• _Problem to solve_
Please repeat the source lines word for word, beginning at the line that contains "In the second" and stopping after the line that contains "It was particularly".

• _Supplied records_

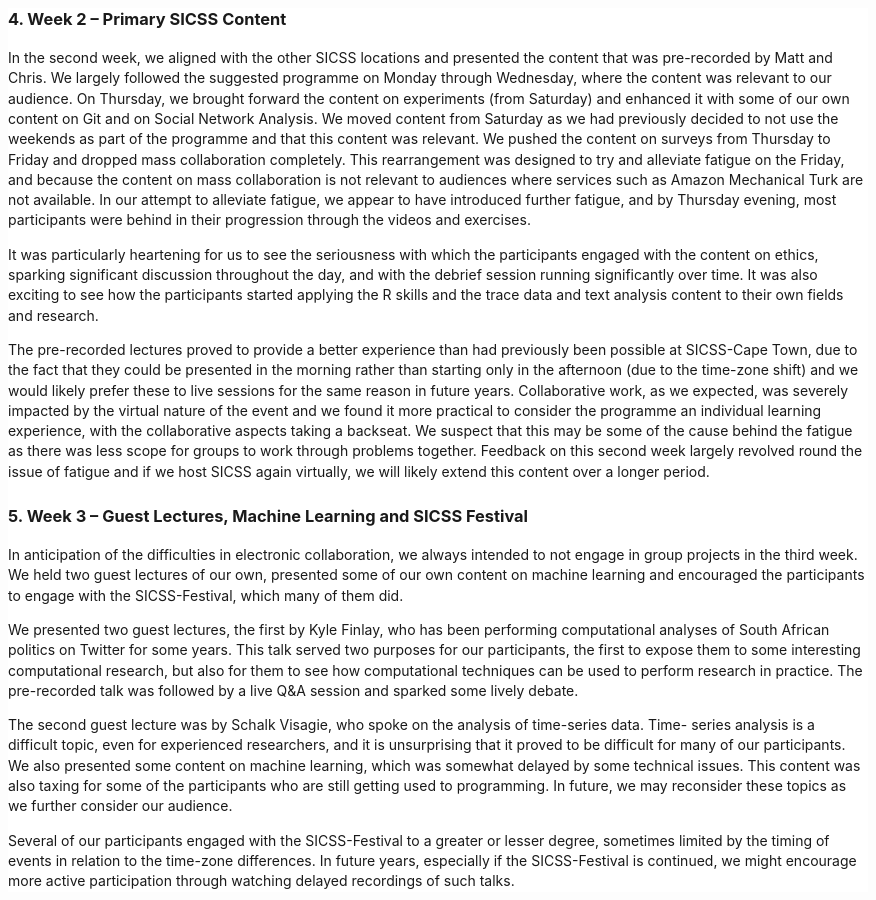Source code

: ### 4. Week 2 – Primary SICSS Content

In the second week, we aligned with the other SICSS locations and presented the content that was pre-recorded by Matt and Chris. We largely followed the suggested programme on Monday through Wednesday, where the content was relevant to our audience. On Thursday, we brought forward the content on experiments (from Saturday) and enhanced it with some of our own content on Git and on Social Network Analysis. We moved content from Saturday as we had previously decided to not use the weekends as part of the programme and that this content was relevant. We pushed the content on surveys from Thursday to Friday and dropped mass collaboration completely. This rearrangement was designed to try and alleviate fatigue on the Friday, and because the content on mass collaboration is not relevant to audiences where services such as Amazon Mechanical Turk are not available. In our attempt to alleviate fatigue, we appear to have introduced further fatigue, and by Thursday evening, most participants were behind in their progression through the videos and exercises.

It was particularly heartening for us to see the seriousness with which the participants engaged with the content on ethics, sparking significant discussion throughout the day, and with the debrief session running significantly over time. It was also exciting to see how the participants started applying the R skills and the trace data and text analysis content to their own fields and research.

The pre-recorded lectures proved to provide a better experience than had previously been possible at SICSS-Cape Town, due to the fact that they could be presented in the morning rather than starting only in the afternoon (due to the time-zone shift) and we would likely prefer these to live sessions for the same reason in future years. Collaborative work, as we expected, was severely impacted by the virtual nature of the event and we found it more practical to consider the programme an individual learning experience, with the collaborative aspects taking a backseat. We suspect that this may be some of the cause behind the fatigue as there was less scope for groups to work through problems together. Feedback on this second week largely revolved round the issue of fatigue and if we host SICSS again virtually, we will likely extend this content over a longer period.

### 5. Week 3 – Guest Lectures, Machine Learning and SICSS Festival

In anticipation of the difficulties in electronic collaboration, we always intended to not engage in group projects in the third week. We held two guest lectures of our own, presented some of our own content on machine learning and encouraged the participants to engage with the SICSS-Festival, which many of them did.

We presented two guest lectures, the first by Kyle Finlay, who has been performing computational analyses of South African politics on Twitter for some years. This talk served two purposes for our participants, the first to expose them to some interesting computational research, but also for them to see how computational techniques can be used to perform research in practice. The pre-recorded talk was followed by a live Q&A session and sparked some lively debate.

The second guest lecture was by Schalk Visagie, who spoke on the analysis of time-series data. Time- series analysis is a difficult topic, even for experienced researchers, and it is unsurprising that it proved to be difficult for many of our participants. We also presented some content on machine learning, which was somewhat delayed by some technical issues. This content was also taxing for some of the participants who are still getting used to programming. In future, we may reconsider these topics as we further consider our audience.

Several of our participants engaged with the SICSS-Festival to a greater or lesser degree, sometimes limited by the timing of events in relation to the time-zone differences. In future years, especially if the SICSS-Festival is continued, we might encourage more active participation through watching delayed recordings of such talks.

• _Response_
In the second week, we aligned with the other SICSS locations and presented the content that was pre-recorded by Matt and Chris. We largely followed the suggested programme on Monday through Wednesday, where the content was relevant to our audience. On Thursday, we brought forward the content on experiments (from Saturday) and enhanced it with some of our own content on Git and on Social Network Analysis. We moved content from Saturday as we had previously decided to not use the weekends as part of the programme and that this content was relevant. We pushed the content on surveys from Thursday to Friday and dropped mass collaboration completely. This rearrangement was designed to try and alleviate fatigue on the Friday, and because the content on mass collaboration is not relevant to audiences where services such as Amazon Mechanical Turk are not available. In our attempt to alleviate fatigue, we appear to have introduced further fatigue, and by Thursday evening, most participants were behind in their progression through the videos and exercises.

It was particularly heartening for us to see the seriousness with which the participants engaged with the content on ethics, sparking significant discussion throughout the day, and with the debrief session running significantly over time. It was also exciting to see how the participants started applying the R skills and the trace data and text analysis content to their own fields and research.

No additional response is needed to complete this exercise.